## Directions
Whenever a line carries the word "using", pull it out of the entries.

•••••

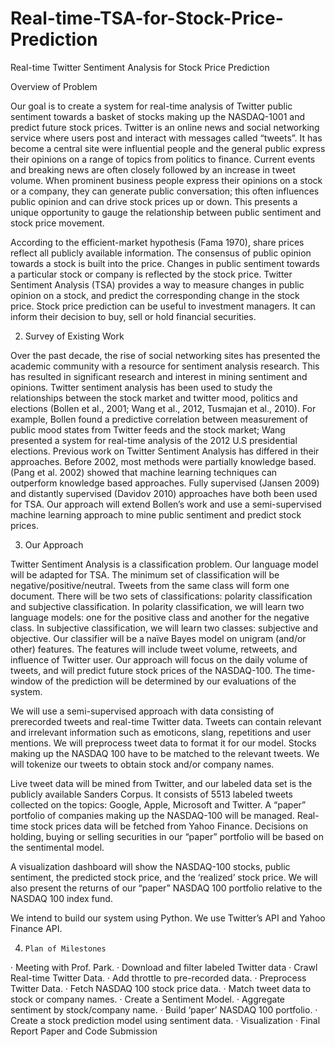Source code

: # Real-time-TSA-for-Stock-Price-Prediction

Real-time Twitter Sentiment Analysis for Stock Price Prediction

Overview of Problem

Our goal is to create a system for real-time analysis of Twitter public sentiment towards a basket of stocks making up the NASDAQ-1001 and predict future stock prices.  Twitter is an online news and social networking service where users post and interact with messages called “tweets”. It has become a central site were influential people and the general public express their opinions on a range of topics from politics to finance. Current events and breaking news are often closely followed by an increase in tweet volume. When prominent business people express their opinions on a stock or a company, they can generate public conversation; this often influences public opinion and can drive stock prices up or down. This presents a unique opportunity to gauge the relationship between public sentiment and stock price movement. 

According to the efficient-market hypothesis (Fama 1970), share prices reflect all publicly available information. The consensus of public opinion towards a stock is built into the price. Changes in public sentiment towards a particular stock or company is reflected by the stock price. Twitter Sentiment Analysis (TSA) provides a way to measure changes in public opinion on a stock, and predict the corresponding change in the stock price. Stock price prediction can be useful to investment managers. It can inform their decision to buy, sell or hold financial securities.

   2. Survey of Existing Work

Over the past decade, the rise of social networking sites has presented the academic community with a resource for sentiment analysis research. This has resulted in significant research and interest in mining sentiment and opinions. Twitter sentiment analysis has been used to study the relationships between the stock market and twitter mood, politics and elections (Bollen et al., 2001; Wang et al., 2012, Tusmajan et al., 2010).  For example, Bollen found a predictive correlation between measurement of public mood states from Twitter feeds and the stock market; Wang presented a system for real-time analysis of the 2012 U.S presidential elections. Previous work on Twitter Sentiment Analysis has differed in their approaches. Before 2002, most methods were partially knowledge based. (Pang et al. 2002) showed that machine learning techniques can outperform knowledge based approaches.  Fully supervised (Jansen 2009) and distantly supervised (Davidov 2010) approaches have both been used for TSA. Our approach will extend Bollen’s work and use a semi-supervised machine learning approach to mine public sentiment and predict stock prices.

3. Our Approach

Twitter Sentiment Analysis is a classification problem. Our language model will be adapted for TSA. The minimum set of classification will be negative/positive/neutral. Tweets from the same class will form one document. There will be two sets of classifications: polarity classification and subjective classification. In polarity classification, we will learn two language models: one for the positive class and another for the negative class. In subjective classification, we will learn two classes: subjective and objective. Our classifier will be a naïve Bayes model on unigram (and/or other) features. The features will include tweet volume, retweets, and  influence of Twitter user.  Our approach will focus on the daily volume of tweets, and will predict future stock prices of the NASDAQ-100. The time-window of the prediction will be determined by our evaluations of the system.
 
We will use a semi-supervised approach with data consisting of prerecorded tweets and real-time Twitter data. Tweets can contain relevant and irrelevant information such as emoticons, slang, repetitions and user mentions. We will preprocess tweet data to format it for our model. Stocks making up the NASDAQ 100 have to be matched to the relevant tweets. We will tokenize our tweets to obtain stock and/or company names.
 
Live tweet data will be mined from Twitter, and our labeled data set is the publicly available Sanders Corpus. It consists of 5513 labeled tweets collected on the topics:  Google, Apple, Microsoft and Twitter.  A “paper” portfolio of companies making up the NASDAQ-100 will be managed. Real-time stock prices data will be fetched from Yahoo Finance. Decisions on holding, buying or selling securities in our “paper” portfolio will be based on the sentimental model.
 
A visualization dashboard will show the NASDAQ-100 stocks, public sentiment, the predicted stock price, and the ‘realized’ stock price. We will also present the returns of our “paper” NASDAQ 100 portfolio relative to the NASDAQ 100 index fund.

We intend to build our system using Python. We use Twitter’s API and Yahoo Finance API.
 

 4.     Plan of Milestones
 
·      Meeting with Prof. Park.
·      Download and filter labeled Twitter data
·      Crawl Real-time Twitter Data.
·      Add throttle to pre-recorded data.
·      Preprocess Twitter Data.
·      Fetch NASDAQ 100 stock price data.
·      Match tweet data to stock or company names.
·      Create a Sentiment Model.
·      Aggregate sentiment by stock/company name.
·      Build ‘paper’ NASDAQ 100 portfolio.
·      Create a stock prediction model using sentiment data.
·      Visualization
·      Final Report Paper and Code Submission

•••••

## Task answer
We intend to build our system using Python. We use Twitter’s API and Yahoo Finance API.
·      Create a stock prediction model using sentiment data.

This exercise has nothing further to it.